Why do manifolds with negative sectional curvature not have conjugate points?

Question

I'm trying to understand why manifolds with negative sectional curvature not have conjugate points. In fact for me it is sufficient to understand it for surfaces, but of course i'd be interested in the general case.

many regards, and thanks in advance, Leo

Answer 1

Let $\gamma:[0,\epsilon]\rightarrow M$ be a geodesic curve, $\epsilon>0$ and $J$ be a Jacobi vector field along $\gamma$ with $J(0)=J(\epsilon)=0$.

I remind you that :

1. $J$ being a Jacobi vector field means that $\dfrac{D^2}{dt^2}J+R(\gamma',J)\gamma'=0$ with the usual notation for the covariant derivative $D$ and $R$ the Riemannian curvature tensor.
2. $\left[\|X\|^2\|Y\|^2-\langle X,Y\rangle^2\right] \kappa(X,Y)=\langle R(X,Y)X,Y\rangle$ for any $X,Y\in TM$ with $\kappa$ the sectional curvature.

Now look at the map $\phi:t\mapsto \|J(t)\|^2$. Its second derivative is easy to compute and using the two remarks you get : $$\begin{align} \phi''(t) & = \langle \dfrac{D^2}{dt^2}J,J\rangle + \langle \dfrac{D}{dt}J,\dfrac{D}{dt}J\rangle\\ & = -\langle R(\gamma',J)\gamma',J\rangle + \|\dfrac{D}{dt}J\|^2 \\ & = -\left[\|X\|^2\|Y\|^2-\langle X,Y\rangle^2\right]\kappa(\gamma',J) + \|\dfrac{D}{dt}J\|^2.\end{align}$$

In particular, if all sectional curvatures are non-positive then $\phi''\geq 0$. So $\phi$ is a convex map and since $\phi(0)=\phi(\epsilon)=0$, $\phi(t)=0$ for any $t\in [0,\epsilon]$. It follows that $J$ has to be trivial.

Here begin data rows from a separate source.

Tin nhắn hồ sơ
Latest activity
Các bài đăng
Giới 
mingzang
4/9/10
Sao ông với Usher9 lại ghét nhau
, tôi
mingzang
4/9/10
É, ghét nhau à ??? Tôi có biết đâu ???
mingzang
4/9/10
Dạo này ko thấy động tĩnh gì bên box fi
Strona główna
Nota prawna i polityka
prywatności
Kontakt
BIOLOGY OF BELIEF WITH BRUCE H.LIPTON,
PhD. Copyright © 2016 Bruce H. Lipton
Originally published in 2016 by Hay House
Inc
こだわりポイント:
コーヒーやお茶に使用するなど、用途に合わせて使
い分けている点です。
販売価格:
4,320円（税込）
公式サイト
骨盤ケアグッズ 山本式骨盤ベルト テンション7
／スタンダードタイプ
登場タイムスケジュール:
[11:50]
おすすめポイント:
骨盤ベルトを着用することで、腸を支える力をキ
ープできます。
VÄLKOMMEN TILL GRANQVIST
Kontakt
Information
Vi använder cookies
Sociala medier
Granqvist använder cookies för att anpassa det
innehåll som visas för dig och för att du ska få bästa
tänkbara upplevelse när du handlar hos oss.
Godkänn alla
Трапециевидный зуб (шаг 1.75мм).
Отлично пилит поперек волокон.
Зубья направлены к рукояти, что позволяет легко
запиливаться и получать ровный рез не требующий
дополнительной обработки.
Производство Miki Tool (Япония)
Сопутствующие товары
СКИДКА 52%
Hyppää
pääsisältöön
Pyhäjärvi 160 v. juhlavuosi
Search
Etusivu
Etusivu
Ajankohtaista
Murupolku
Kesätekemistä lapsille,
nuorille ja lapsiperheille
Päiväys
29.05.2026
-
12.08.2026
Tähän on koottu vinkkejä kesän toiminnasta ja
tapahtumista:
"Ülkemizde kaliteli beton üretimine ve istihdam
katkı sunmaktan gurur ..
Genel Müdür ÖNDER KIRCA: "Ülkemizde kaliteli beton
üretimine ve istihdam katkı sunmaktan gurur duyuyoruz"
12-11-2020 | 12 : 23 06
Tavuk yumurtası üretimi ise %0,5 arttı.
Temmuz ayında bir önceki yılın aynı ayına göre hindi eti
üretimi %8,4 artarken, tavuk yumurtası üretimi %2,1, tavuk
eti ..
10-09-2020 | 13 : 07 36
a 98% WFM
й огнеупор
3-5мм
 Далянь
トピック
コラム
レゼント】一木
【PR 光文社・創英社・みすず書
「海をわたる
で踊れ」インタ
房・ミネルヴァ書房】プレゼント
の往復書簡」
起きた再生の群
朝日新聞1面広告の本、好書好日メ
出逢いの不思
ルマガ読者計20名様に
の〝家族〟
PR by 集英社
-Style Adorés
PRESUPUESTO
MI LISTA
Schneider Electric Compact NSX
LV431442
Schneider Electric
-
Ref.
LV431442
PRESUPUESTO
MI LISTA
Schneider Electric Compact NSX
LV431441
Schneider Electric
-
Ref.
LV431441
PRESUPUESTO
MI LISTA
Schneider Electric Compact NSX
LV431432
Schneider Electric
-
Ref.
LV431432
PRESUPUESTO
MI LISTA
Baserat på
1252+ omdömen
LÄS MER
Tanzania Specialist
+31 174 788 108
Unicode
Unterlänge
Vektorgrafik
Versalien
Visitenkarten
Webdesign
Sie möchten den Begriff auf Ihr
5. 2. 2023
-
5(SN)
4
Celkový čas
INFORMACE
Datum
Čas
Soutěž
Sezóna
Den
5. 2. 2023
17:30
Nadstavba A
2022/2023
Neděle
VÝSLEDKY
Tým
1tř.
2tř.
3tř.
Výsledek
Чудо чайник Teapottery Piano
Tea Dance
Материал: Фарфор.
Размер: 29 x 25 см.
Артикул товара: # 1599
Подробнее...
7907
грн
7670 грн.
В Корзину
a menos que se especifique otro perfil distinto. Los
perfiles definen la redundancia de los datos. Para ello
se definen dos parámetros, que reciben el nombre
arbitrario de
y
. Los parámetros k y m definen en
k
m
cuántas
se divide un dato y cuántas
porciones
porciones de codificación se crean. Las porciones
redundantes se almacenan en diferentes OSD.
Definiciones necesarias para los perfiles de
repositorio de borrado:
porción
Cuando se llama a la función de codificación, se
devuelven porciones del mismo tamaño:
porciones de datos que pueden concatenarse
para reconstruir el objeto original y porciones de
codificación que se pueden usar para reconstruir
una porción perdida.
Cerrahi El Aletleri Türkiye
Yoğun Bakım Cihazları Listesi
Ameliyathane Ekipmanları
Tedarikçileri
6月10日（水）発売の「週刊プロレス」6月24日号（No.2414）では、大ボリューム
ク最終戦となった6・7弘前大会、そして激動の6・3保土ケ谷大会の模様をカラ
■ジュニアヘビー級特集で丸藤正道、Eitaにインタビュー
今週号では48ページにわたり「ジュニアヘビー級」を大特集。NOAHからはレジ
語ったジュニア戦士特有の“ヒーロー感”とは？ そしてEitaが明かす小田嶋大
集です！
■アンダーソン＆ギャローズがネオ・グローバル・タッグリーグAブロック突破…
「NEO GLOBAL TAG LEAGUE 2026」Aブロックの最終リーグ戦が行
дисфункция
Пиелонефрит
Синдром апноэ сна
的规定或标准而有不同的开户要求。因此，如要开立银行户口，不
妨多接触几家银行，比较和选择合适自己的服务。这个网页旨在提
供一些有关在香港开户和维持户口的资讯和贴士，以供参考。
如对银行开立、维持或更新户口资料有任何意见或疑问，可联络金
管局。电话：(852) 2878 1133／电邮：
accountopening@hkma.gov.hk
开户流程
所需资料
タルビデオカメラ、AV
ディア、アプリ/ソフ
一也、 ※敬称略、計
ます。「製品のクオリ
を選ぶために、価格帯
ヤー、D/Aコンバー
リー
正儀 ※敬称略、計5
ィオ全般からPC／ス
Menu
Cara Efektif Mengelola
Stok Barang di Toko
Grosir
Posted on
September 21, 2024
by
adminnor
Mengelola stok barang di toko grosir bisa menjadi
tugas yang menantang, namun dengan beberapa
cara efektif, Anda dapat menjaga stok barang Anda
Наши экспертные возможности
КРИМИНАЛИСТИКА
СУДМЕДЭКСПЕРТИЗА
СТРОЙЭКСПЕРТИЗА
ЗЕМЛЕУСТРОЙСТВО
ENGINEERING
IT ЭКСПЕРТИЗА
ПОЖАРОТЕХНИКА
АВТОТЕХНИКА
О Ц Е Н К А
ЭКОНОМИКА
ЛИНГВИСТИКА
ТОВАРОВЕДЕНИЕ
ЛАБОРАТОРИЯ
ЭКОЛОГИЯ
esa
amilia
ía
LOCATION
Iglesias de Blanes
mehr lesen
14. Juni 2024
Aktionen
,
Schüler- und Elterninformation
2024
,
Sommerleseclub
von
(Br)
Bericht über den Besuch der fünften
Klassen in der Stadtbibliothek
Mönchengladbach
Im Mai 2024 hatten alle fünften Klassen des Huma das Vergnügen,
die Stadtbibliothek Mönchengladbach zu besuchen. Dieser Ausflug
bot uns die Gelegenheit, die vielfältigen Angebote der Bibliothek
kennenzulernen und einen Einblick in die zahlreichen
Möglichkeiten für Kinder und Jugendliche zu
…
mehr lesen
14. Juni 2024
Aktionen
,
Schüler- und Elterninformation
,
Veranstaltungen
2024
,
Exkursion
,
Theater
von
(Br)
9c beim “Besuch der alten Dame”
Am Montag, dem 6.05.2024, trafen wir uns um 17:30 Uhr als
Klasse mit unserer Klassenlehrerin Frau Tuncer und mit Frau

So we can't have conjugate points in $M$.

Answer 2

This is very late, but to provide an alternative proof:

The setup for the Rauch Comparison Theorem is very wordy, but the claim follows immediately from comparison with $\mathbb{R}^m$.

Assume that $M$ is a Riemannian manifold with nonpositive sectional curvature, that $p\in M$, and that $\gamma:\left[0,T\right]\to M$ is any unit speed geodesic originating at $p$. Let $m=dim(M)$. Take any Jacobian vector field $J$ along $\gamma$ with $J(0)=0$ and $||J'(0)||>0$.

Let $\tilde\gamma(t)=(t,0,0,...,0)$ be a unit-speed geodesic in $\mathbb{R}^m$. Let $\tilde{J}$ be the Jacobian vector field along $\tilde\gamma$ satisfying $\tilde{J}(0)=0$, $\tilde{J}'(0)=(<\gamma'(0),J'(0)>,(||J'(0)||^2-<\gamma'(0),J'(0)>^2)^\frac{1}{2},0,0,...,0)$. Then $J(0)=0=\tilde{J}(0)$, $||\tilde{J}'(0)||=||J'(0)||$, and $<\tilde{\gamma}'(0),\tilde{J}'(0)>=<\gamma(0),J'(0)>$.

For all $t\in\left[0,T\right]$, $max(K(\gamma'(t),X))\leq0=min(\tilde{K}(\tilde{\gamma}'(t),\tilde{X}))$ and $dim(\mathbb{R}^m)\leq dim(M)$ so, by the Rauch Comparison Theorem, $||J(t)||\geq||\tilde{J}(t)||$ for all $t\in\left[0,T\right]$. In particular, since $\mathbb{R}^m$ has no conjugate points, $\tilde{J}'(0)\not=0$ guarantees that $||\tilde{J}||>0$ for all positive $t$, hence $||J(t)||>0$ for all positive $t$, thus $p$ has no conjugate points along $\gamma$.

Since $p$ and $\gamma$ were arbitrary, $M$ has no conjugate points.